Une perspective tout à fait en raccord avec la volonté du royaume de structurer « l’offre Maroc » de la filière hydrogène vert dans le sillage des engagements pris en matière de transition énergétique et écologique visant à atteindre un taux de production de 52 % des énergies renouvelables d’ici à 2030 ainsi que la neutralité carbone à l’horizon 2050. Rabat souhaite, en effet, accroître les capacités de production d’engrais tout en s’engageant à atteindre la neutralité carbone avant 2040. Ainsi, l’OCP, le géant mondial du phosphate, projette d’alimenter l’ensemble de son outil industriel en énergie verte d’ici à 2027. De quoi faire du Maroc un des pays les plus verts au monde et, à côté de la résilience économique, poursuivre sa résilience en matière de santé.
La santé et le social pris à bras-le-corps
Dans le courant de ce mois de mai, un nouveau centre hospitalier universitaire a été inauguré par Mohamed VI à Tanger.

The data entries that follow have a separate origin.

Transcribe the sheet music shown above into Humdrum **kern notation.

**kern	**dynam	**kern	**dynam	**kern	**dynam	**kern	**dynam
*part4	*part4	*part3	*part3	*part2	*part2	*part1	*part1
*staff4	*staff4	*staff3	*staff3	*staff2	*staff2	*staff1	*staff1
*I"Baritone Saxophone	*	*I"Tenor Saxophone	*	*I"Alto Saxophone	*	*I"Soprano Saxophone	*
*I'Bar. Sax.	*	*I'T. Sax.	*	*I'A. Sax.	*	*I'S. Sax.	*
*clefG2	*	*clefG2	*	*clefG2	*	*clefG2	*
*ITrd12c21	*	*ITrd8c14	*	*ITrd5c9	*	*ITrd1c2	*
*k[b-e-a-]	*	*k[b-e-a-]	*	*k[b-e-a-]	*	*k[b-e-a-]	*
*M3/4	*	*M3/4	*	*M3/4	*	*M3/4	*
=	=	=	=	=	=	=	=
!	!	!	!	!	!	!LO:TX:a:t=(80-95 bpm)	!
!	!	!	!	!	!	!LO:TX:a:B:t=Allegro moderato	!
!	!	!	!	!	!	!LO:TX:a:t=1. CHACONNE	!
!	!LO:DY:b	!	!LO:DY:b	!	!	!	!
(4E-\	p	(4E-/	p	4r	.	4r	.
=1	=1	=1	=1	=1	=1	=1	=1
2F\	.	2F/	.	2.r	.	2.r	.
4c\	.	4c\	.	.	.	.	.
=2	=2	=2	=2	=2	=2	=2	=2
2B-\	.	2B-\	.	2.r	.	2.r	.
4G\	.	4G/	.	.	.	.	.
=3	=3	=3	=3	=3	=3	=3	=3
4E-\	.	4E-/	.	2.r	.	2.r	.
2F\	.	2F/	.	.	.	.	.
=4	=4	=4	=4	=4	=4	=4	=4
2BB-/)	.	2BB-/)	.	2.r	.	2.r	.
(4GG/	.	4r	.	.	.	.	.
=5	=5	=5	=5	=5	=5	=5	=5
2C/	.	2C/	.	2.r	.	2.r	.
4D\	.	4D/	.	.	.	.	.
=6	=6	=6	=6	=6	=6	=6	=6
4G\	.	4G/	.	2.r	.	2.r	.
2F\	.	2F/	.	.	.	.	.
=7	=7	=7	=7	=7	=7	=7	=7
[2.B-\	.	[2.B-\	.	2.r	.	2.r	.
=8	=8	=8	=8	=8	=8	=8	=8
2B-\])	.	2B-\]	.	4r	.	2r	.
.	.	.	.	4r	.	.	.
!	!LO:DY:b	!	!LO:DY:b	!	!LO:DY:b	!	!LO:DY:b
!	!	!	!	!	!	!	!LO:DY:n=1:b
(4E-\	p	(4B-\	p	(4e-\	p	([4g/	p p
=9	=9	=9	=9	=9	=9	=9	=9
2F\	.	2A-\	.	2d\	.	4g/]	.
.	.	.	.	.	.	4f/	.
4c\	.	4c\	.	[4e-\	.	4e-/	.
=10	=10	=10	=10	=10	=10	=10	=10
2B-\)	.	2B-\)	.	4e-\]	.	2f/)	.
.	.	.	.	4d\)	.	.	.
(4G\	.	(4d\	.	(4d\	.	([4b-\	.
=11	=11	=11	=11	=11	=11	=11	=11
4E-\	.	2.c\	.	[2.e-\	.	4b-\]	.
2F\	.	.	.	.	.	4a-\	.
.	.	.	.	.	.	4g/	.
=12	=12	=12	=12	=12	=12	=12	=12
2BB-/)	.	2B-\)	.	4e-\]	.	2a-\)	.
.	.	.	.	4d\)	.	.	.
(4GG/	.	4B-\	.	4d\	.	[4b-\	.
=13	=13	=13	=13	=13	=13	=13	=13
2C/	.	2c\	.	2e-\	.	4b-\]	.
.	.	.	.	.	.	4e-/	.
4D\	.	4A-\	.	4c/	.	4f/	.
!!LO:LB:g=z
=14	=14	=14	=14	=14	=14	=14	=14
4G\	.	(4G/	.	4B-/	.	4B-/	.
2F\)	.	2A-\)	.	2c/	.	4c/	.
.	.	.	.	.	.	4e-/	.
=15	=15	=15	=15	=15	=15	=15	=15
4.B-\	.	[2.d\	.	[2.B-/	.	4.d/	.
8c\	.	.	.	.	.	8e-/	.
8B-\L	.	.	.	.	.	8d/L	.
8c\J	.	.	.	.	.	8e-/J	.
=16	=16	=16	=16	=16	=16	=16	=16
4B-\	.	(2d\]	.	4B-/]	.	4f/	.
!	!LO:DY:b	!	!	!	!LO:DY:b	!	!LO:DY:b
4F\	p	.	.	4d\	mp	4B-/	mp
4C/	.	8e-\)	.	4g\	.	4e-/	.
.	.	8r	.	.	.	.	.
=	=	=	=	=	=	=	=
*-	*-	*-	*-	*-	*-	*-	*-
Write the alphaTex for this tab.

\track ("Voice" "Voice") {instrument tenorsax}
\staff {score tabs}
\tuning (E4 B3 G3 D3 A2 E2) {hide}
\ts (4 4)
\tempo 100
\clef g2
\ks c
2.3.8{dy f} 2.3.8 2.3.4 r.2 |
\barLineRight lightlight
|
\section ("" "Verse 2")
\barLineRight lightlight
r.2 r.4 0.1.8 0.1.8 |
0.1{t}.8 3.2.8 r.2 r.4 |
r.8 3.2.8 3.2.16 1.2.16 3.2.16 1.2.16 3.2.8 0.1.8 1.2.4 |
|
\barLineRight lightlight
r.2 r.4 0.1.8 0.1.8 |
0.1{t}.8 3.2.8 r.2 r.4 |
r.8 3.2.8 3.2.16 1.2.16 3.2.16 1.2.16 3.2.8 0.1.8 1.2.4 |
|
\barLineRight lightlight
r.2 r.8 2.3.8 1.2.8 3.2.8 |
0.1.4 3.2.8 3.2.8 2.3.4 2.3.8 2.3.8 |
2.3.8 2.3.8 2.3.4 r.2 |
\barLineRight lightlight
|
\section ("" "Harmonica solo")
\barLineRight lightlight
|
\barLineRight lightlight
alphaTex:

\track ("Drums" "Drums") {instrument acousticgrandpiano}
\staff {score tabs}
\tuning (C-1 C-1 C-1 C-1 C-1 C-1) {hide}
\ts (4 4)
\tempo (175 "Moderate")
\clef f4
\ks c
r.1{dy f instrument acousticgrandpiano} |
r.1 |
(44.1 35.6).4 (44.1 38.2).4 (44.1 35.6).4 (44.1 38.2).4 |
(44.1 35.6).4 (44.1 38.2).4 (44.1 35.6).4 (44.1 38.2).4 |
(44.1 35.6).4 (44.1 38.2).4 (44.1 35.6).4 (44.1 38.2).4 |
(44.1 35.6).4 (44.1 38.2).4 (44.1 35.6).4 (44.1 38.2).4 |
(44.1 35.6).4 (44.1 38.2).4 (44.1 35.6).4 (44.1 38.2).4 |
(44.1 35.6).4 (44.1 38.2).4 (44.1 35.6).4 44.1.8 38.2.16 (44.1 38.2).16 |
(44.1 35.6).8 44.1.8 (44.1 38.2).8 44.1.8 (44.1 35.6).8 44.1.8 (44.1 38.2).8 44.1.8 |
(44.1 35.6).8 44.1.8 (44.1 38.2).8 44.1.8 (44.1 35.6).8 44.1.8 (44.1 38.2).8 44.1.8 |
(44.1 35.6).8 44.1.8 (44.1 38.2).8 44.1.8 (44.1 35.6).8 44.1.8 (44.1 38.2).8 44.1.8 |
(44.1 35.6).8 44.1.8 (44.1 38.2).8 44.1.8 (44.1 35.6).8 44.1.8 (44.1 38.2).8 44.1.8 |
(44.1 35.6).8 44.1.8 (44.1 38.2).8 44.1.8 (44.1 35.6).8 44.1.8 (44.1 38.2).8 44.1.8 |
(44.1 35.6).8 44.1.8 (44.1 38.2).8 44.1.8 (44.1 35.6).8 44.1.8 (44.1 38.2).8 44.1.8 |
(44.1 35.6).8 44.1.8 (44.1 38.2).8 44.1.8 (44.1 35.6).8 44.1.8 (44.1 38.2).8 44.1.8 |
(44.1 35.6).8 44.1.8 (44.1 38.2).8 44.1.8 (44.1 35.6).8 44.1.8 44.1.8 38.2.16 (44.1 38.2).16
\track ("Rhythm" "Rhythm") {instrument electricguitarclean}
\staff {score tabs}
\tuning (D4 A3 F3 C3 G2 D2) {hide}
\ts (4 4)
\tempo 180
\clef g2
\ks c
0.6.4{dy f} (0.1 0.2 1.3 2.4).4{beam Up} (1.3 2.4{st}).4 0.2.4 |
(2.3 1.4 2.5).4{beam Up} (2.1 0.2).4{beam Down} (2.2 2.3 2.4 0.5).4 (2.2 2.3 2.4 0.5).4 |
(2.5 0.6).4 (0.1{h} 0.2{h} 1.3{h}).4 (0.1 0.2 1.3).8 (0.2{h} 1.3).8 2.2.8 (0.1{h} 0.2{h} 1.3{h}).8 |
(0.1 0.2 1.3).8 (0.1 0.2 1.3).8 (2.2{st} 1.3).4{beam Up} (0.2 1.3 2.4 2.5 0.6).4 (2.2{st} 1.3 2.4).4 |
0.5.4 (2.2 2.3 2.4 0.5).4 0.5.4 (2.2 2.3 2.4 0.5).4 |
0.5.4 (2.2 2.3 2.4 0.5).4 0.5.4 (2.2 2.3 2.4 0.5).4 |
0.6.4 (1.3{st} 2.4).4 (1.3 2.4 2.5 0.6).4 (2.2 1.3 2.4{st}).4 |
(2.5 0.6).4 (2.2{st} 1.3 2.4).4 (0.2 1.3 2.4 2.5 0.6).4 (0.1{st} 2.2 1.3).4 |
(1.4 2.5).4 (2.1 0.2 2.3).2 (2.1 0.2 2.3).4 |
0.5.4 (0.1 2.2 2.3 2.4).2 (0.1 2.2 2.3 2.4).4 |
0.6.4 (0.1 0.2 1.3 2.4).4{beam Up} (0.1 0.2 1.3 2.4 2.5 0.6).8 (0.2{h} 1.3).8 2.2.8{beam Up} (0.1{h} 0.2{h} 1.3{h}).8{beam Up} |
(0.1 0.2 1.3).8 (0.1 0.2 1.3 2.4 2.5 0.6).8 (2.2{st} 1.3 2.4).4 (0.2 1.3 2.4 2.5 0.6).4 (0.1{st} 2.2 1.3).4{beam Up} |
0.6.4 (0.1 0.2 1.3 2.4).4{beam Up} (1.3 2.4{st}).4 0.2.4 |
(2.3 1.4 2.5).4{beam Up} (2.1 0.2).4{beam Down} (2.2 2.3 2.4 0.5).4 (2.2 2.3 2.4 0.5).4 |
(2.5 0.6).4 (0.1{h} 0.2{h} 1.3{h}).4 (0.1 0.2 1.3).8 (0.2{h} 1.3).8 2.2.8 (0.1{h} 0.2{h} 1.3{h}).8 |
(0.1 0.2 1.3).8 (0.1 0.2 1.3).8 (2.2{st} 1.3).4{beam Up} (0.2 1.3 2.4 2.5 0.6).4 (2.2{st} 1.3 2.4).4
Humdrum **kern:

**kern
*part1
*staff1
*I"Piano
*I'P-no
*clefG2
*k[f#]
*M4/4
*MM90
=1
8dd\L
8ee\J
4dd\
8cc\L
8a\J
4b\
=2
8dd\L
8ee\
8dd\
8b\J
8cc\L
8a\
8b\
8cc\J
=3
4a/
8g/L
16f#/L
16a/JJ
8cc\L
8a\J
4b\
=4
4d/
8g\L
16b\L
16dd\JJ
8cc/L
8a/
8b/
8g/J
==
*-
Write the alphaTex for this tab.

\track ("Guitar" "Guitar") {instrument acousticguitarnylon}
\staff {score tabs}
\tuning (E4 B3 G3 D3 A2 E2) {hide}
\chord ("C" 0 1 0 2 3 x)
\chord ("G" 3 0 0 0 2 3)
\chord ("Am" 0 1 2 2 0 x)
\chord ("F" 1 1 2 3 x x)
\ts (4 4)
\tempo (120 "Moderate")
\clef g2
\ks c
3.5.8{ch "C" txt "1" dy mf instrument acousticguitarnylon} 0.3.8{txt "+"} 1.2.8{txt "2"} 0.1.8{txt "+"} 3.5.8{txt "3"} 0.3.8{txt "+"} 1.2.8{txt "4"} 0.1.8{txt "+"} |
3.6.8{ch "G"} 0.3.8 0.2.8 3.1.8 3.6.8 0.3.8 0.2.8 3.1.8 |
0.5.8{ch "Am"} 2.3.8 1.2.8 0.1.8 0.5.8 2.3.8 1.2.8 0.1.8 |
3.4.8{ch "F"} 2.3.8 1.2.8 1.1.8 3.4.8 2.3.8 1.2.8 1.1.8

Réalisé sur un terrain de 23 hectares, ce CHU, disposant d’une capacité d’accueil de 797 lits, vient renforcer l’offre de soins dans la région nord du royaume à l’heure où le pays œuvre d’arrache-pied à réformer son système de santé et à mettre en place une protection sociale au profit de tous les Marocains, d’ici à 2025. Très attendu, notamment par les habitants de la région de Tanger, cet hôpital arrive au moment où plusieurs instances marocaines appellent à améliorer l’offre de soins médicaux au niveau national, notamment le Conseil de la concurrence. « La consolidation de la dimension référentielle de l’hôpital public, avec des actions de fond en faveur d’une mise à niveau et d’une densification du réseau d’hôpitaux publics de qualité, s’impose avec acuité dans le cas de notre pays », affirme Ahmed Rahhou, président du Conseil de la concurrence, dans son avis rendu public en décembre 2022 et relatif au fonctionnement du marché des soins médicaux dispensés à travers le pays.
Du sang neuf dans les instances publiques
Football, environnement économique, industrie : face à l’immensité des défis à relever, le Maroc a pu faire face grâce à la qualité et à l’abnégation de compétences locales. Cela n’a pas échappé au roi qui vient de procéder à de nouvelles nominations à l’issue du conseil des ministres du 19 mai. Objectif : injecter du sang neuf dans les grandes agences et les administrations publiques jugées stratégiques, et ce, pour favoriser la résilience marocaine. Ainsi de celles en charge de l’Efficacité énergétique, de la Sûreté et de la Sécurité nucléaires et radiologiques, du Développement de la logistique, de l’information (agence de la MAP), de l’Aménagement (Al Omrane) et du Crédit agricole. Une manière de mieux s’adapter à la conjoncture mouvante sur les plans local et international et aussi de se mettre en situation de pouvoir suivre la trajectoire des recommandations du nouveau modèle de développement.